- _DATA IN THIS EXERCISE_:

========================

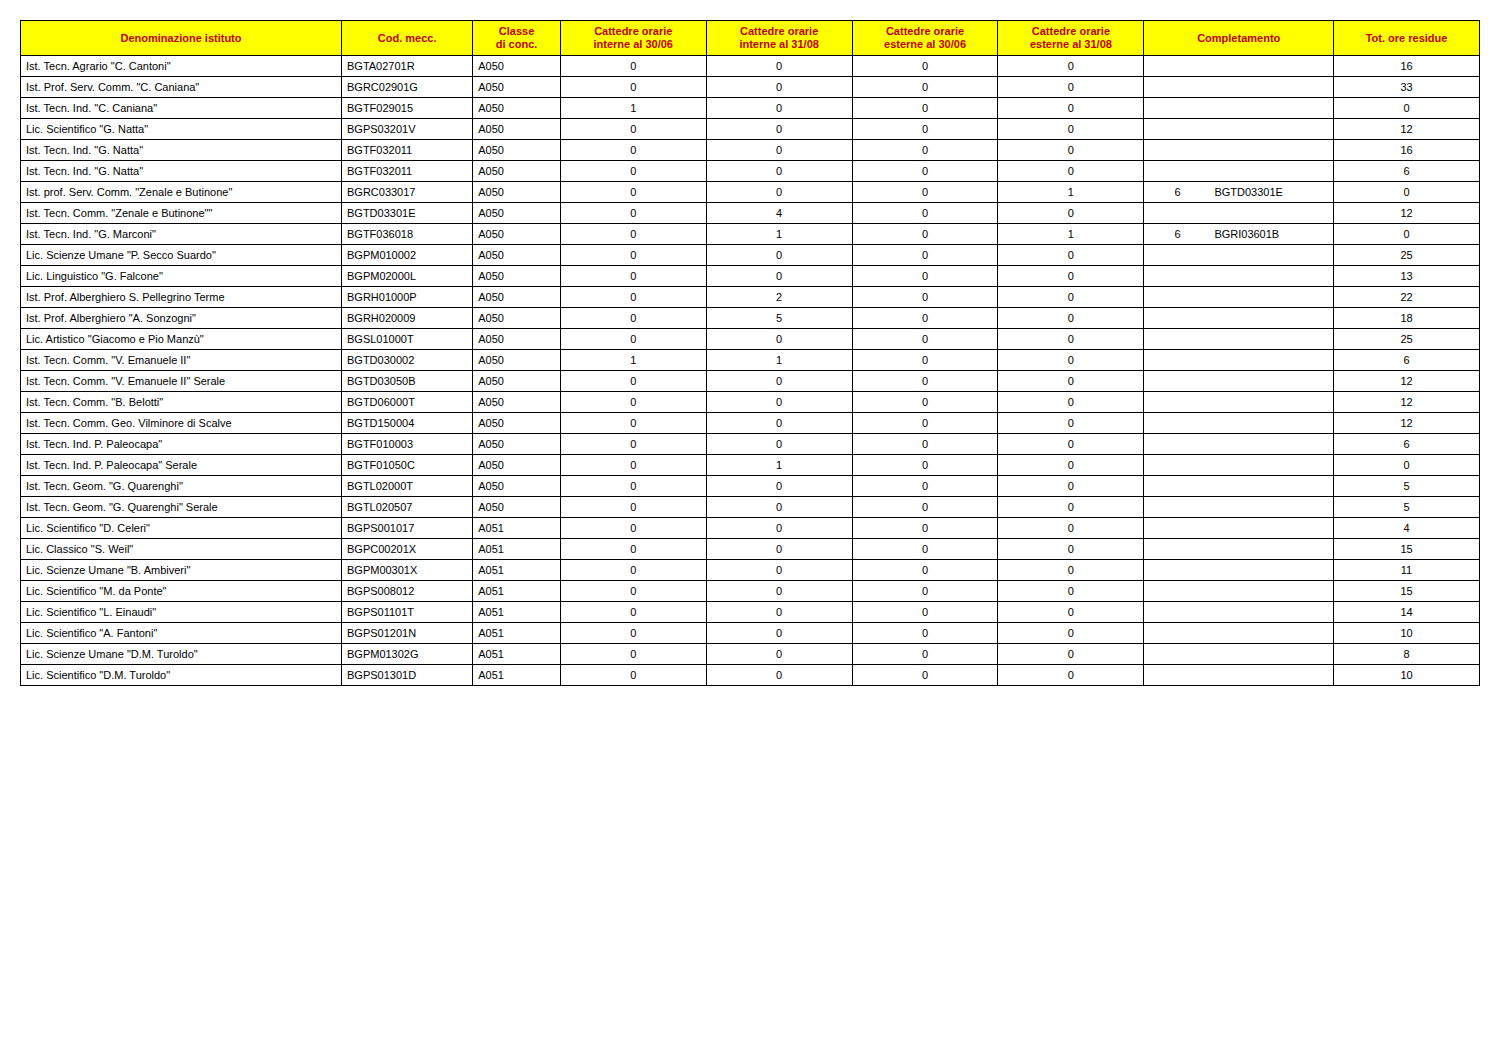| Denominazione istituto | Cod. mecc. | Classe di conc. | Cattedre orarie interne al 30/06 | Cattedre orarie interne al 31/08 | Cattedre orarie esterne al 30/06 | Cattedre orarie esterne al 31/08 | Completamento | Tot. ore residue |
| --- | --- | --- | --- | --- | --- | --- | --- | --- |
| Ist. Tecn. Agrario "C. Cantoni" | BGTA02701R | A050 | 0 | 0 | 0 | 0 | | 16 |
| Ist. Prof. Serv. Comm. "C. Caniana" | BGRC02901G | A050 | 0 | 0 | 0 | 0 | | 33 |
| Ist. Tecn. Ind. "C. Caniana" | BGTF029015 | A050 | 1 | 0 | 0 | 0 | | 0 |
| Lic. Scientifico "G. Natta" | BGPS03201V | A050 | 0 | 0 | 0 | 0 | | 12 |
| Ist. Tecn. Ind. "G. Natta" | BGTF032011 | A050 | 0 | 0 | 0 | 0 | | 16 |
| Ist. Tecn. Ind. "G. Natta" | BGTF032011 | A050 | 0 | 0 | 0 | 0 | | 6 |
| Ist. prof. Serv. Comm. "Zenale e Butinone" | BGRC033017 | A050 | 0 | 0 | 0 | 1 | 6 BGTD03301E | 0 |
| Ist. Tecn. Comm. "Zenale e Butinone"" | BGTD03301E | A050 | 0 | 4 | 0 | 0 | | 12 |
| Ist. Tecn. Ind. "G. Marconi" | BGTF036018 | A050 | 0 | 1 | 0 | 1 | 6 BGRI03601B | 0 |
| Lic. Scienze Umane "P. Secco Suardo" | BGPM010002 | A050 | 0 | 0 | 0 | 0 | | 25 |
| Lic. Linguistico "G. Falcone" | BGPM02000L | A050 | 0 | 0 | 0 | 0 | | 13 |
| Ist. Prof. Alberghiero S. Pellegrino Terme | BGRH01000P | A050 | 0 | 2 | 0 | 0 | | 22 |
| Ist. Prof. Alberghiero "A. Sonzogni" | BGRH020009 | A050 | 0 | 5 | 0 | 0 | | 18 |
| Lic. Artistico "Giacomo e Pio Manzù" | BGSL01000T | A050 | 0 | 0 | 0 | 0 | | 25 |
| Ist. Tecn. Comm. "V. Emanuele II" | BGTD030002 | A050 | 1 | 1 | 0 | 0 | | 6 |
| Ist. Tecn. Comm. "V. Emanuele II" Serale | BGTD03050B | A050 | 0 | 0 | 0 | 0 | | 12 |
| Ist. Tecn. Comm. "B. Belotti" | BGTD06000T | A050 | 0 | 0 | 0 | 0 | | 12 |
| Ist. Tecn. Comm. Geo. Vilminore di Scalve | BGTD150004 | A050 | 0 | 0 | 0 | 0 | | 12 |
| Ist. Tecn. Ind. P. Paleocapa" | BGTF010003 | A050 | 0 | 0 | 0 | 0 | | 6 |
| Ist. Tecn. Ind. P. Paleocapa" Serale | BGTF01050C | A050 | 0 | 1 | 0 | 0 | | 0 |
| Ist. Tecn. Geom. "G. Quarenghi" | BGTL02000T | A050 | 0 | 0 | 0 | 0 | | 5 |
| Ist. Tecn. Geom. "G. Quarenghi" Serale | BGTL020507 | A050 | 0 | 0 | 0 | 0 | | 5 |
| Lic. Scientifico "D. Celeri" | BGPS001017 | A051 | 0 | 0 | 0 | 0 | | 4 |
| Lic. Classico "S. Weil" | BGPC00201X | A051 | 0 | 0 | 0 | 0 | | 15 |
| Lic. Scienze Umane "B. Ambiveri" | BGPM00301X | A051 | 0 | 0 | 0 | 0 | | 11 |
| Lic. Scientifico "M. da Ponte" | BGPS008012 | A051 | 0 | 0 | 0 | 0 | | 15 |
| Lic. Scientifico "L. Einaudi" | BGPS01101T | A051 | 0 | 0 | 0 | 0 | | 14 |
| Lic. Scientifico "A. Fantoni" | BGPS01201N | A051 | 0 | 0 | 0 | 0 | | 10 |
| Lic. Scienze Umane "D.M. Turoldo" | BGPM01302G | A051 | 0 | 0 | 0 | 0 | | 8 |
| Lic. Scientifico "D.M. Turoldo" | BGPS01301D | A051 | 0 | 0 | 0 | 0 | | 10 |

========================

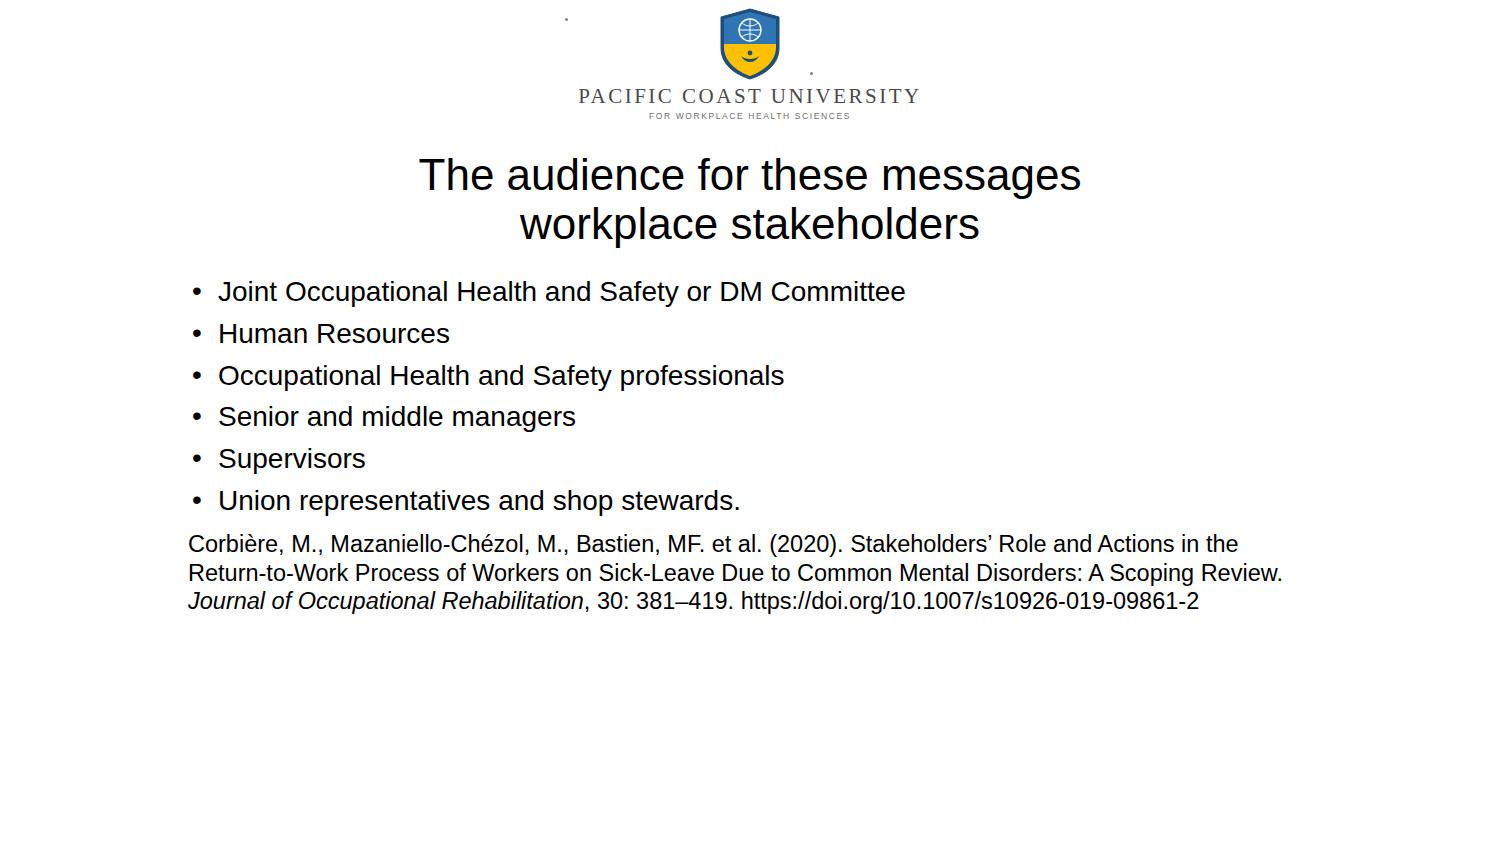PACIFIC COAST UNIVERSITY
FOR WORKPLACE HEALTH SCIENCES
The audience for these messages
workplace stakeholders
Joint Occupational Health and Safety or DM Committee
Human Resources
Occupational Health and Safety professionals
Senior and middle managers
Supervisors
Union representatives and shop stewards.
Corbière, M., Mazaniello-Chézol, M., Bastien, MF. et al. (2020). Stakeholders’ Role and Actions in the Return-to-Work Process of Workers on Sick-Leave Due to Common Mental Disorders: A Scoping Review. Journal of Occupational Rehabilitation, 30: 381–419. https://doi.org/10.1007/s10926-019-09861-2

========================

Everything above from the line containing "Serale | BGTF01050C" through the line containing "Serale | BGTL020507" must be copied exactly. Nothing outside that range belongs in the answer.

- _EXERCISE RESPONSE_:
| Ist. Tecn. Ind. P. Paleocapa" Serale | BGTF01050C | A050 | 0 | 1 | 0 | 0 | | 0 |
| Ist. Tecn. Geom. "G. Quarenghi" | BGTL02000T | A050 | 0 | 0 | 0 | 0 | | 5 |
| Ist. Tecn. Geom. "G. Quarenghi" Serale | BGTL020507 | A050 | 0 | 0 | 0 | 0 | | 5 |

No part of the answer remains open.